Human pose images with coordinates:

◇ ◇ ◇

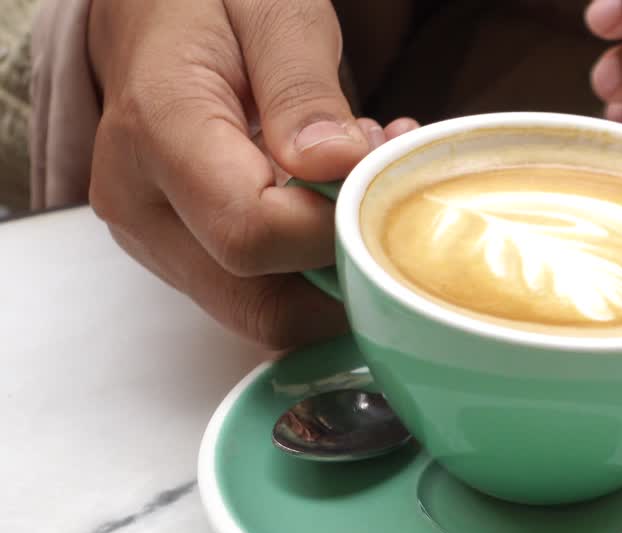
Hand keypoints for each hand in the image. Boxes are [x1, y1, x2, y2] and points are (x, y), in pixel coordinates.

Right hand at [87, 0, 419, 347]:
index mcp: (155, 134)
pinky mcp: (182, 257)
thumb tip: (337, 164)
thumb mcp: (272, 13)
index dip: (334, 225)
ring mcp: (157, 242)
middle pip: (262, 304)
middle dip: (347, 266)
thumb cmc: (208, 2)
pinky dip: (317, 266)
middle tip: (381, 188)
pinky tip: (335, 203)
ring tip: (358, 183)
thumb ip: (303, 91)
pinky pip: (264, 294)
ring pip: (269, 313)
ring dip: (338, 269)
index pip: (254, 234)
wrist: (152, 14)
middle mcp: (141, 207)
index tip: (376, 172)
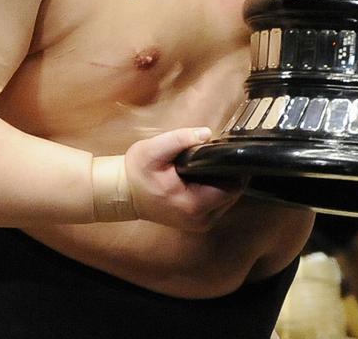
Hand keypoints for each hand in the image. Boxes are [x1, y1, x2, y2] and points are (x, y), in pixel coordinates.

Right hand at [124, 127, 244, 231]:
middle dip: (228, 174)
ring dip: (222, 181)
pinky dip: (214, 189)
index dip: (235, 168)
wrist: (123, 194)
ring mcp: (199, 223)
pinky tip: (203, 176)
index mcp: (193, 204)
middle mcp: (200, 219)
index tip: (229, 153)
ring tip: (208, 165)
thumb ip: (181, 139)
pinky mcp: (197, 222)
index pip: (233, 188)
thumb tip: (206, 134)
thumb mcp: (154, 149)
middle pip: (233, 194)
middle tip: (216, 156)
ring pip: (227, 199)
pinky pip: (217, 203)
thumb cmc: (137, 172)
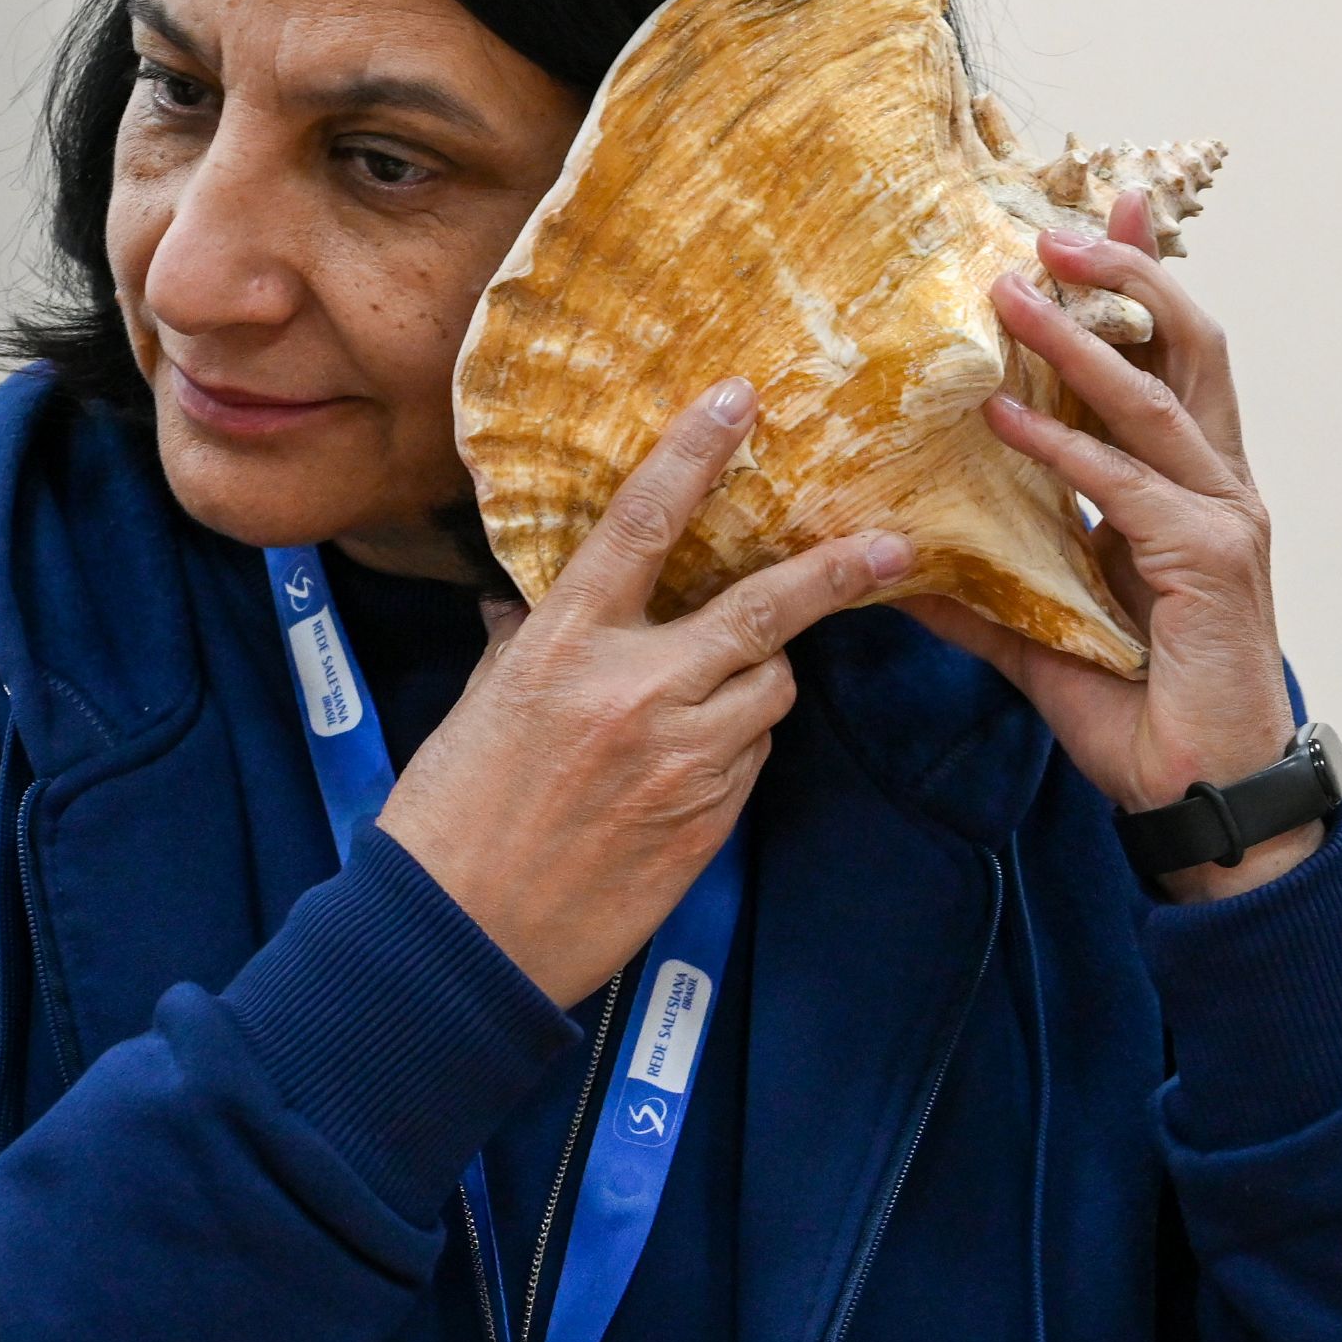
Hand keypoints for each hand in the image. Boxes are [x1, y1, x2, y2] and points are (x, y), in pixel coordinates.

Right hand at [380, 381, 910, 1003]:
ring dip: (760, 679)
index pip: (643, 523)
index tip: (740, 402)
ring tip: (713, 693)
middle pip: (764, 611)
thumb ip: (523, 645)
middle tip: (891, 546)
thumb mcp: (480, 707)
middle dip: (836, 574)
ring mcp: (681, 759)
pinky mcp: (707, 820)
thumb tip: (525, 605)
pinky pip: (752, 756)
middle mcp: (635, 690)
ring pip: (770, 689)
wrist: (461, 939)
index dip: (696, 453)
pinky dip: (737, 743)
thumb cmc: (450, 818)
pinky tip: (690, 763)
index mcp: (564, 644)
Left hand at [907, 190, 1303, 902]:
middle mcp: (1217, 485)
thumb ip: (976, 592)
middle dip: (1128, 268)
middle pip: (1188, 340)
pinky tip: (1003, 416)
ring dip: (1084, 334)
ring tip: (1013, 290)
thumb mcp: (1039, 637)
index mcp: (1188, 487)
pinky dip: (1064, 445)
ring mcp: (1221, 517)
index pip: (1169, 355)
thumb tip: (889, 559)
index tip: (1102, 202)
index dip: (1141, 277)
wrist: (1204, 796)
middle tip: (1053, 220)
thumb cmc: (1142, 715)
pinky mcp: (1209, 559)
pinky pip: (1126, 486)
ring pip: (1157, 393)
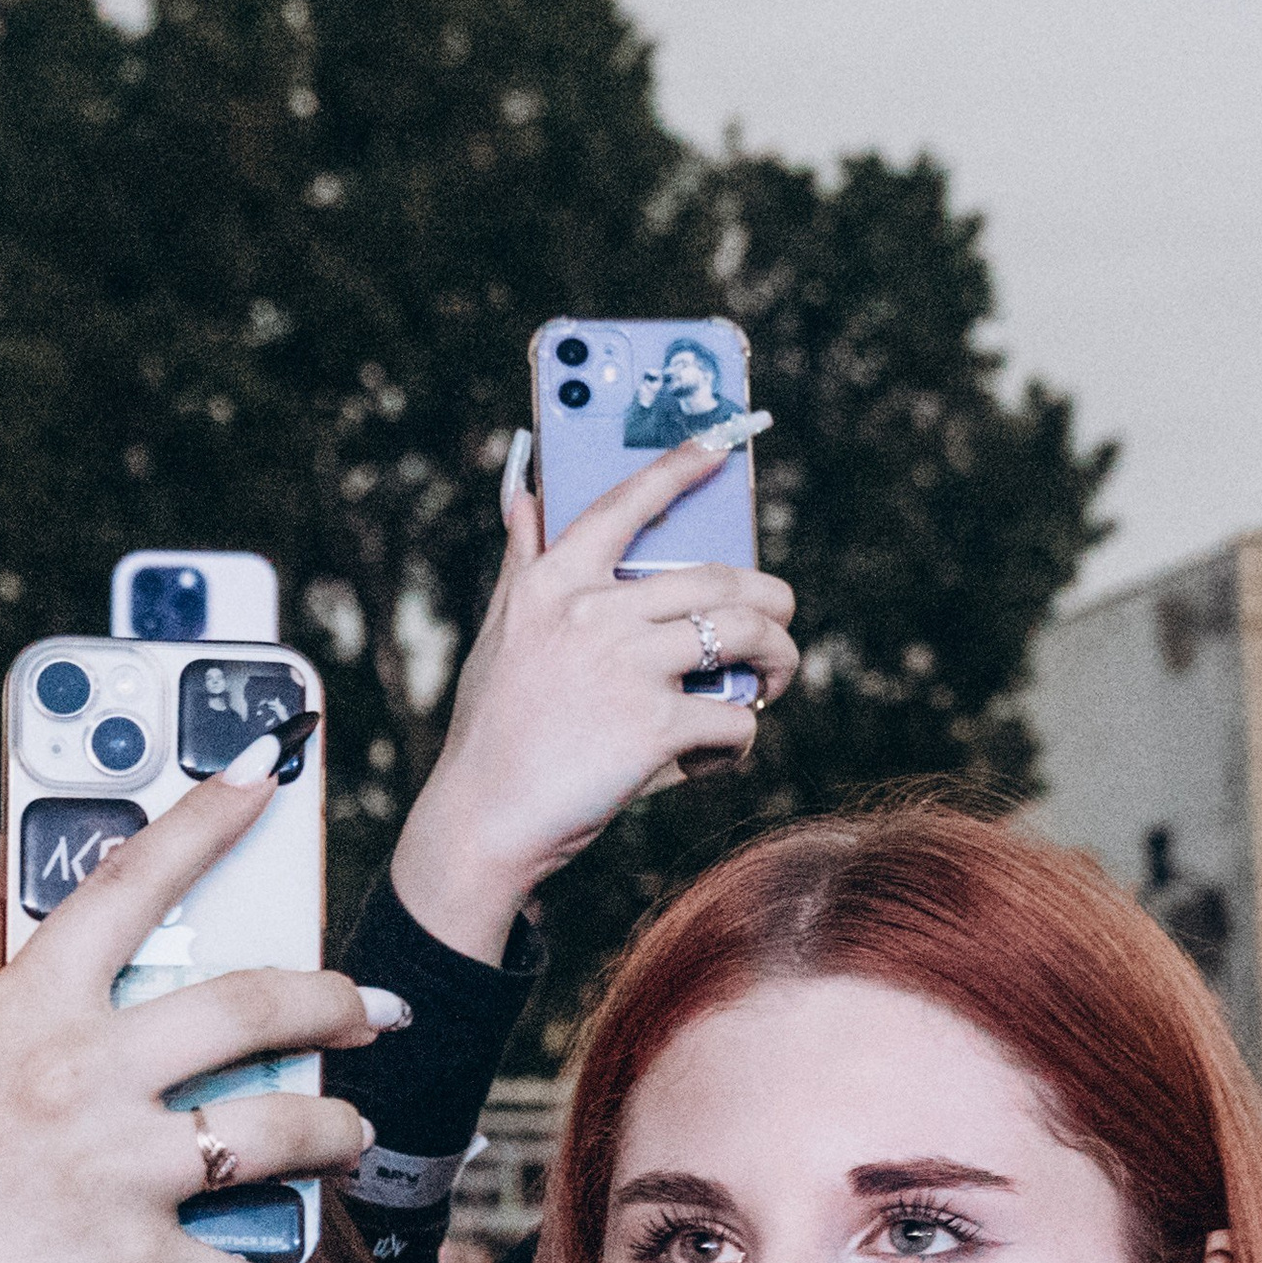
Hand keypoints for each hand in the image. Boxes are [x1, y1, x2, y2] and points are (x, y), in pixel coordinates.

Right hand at [0, 776, 386, 1262]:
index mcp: (27, 1012)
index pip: (128, 882)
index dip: (207, 816)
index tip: (268, 769)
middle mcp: (80, 1075)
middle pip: (254, 1004)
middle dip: (338, 1001)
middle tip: (374, 1010)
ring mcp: (115, 1169)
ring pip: (284, 1131)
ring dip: (336, 1135)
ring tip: (345, 1141)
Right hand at [387, 436, 800, 963]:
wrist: (482, 820)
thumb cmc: (494, 729)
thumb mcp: (501, 632)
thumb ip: (523, 559)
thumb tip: (523, 489)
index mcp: (555, 581)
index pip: (627, 503)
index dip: (682, 465)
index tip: (724, 442)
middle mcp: (593, 612)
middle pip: (721, 578)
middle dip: (771, 603)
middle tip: (779, 626)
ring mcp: (628, 667)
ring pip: (747, 636)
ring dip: (778, 661)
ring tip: (773, 682)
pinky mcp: (655, 728)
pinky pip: (736, 718)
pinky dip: (742, 739)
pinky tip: (721, 753)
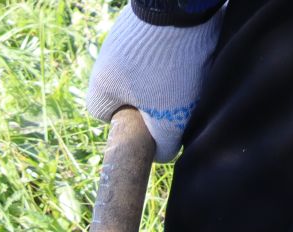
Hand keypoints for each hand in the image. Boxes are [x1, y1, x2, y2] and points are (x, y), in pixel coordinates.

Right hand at [84, 7, 223, 162]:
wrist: (180, 4)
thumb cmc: (169, 66)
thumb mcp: (170, 116)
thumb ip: (164, 145)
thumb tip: (163, 156)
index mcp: (99, 88)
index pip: (109, 119)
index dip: (135, 124)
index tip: (156, 118)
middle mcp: (103, 63)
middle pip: (131, 93)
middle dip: (157, 97)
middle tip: (181, 94)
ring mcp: (121, 38)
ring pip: (146, 68)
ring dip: (169, 71)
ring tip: (190, 66)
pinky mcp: (143, 19)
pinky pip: (158, 44)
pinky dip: (175, 48)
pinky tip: (193, 45)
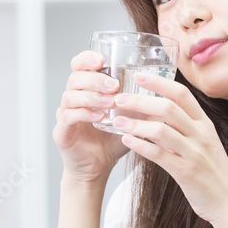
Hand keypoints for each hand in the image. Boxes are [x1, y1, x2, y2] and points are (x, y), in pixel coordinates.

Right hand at [52, 50, 130, 184]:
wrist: (98, 168)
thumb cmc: (111, 141)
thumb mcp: (130, 119)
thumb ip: (141, 105)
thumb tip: (166, 94)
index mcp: (86, 89)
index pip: (79, 65)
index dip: (87, 58)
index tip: (102, 59)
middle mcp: (72, 98)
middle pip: (75, 77)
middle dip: (95, 79)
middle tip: (115, 86)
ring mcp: (64, 113)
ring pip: (70, 95)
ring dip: (91, 96)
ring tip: (110, 102)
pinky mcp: (61, 131)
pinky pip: (69, 116)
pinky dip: (85, 114)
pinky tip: (100, 117)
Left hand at [111, 71, 227, 223]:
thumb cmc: (214, 173)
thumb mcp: (204, 143)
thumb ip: (185, 128)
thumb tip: (157, 113)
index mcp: (205, 124)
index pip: (182, 94)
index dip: (159, 82)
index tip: (139, 75)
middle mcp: (201, 134)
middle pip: (168, 108)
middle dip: (140, 100)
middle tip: (119, 98)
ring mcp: (195, 153)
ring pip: (161, 130)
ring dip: (135, 124)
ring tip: (117, 120)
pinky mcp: (187, 172)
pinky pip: (159, 155)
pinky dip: (140, 146)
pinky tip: (126, 141)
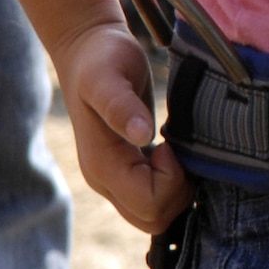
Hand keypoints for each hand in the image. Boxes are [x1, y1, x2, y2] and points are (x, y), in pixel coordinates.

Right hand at [53, 18, 191, 233]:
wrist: (88, 49)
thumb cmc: (102, 58)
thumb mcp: (110, 76)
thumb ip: (122, 106)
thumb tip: (143, 135)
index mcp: (102, 164)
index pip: (147, 203)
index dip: (171, 181)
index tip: (171, 145)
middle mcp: (105, 179)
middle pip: (152, 218)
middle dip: (177, 190)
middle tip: (180, 149)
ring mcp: (114, 177)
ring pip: (154, 213)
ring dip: (176, 188)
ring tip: (178, 148)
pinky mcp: (126, 169)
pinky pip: (154, 197)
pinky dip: (172, 183)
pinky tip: (174, 150)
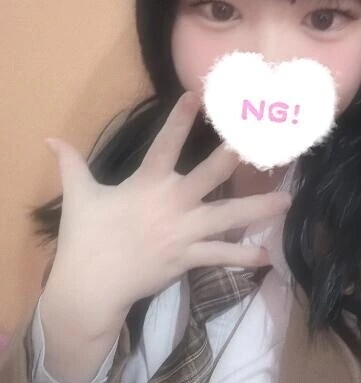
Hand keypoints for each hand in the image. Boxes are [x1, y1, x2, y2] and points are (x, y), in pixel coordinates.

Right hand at [43, 91, 291, 321]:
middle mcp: (171, 204)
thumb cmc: (85, 237)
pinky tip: (269, 256)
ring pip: (227, 218)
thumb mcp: (78, 196)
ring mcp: (183, 233)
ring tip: (288, 200)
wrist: (91, 287)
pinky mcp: (188, 258)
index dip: (179, 120)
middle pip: (208, 177)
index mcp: (146, 184)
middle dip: (234, 159)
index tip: (196, 95)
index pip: (164, 145)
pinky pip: (221, 256)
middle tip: (260, 144)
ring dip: (259, 209)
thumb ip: (71, 164)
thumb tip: (49, 139)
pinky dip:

◇ ◇ ◇

__Required action__.
Please copy the lines above exactly, starting at the line that holds "middle mcp: (635, 690)" and ending at the line that holds "ring mcp: (115, 1169)"; include both, but no pictures.

__Reply__.
middle mcp: (635, 690)
ring pip: (770, 689)
wrist: (461, 939)
index dip: (696, 453)
pinky dip: (737, 743)
thumb cmc: (450, 818)
pinky tip: (690, 763)
index mcp: (564, 644)
Left hand at [907, 190, 1303, 902]:
middle mcp: (1217, 485)
thumb ip: (976, 592)
middle dip: (1128, 268)
middle pip: (1188, 340)
pinky tip: (1003, 416)
ring dip: (1084, 334)
ring tip: (1013, 290)
thumb mcp: (1039, 637)
index mcp: (1188, 487)
pinky dip: (1064, 445)
ring mcp: (1221, 517)
index pip: (1169, 355)
thumb tip: (889, 559)
index tip: (1102, 202)
index dip: (1141, 277)
wrist: (1204, 796)
middle tip: (1053, 220)
thumb cmc: (1142, 715)
pinky mcp: (1209, 559)
pinky pip: (1126, 486)
ring pip: (1157, 393)
Hand keypoints for each hand in the image. Boxes are [x1, y1, x2, y2] and points are (x, y), in pixel coordinates.

Right hand at [0, 776, 386, 1262]:
index mcp: (27, 1012)
index pip: (128, 882)
index dip: (207, 816)
index tip: (268, 769)
middle mcp: (80, 1075)
middle pip: (254, 1004)
middle dip: (338, 1001)
middle tip: (374, 1010)
ring mcp: (115, 1169)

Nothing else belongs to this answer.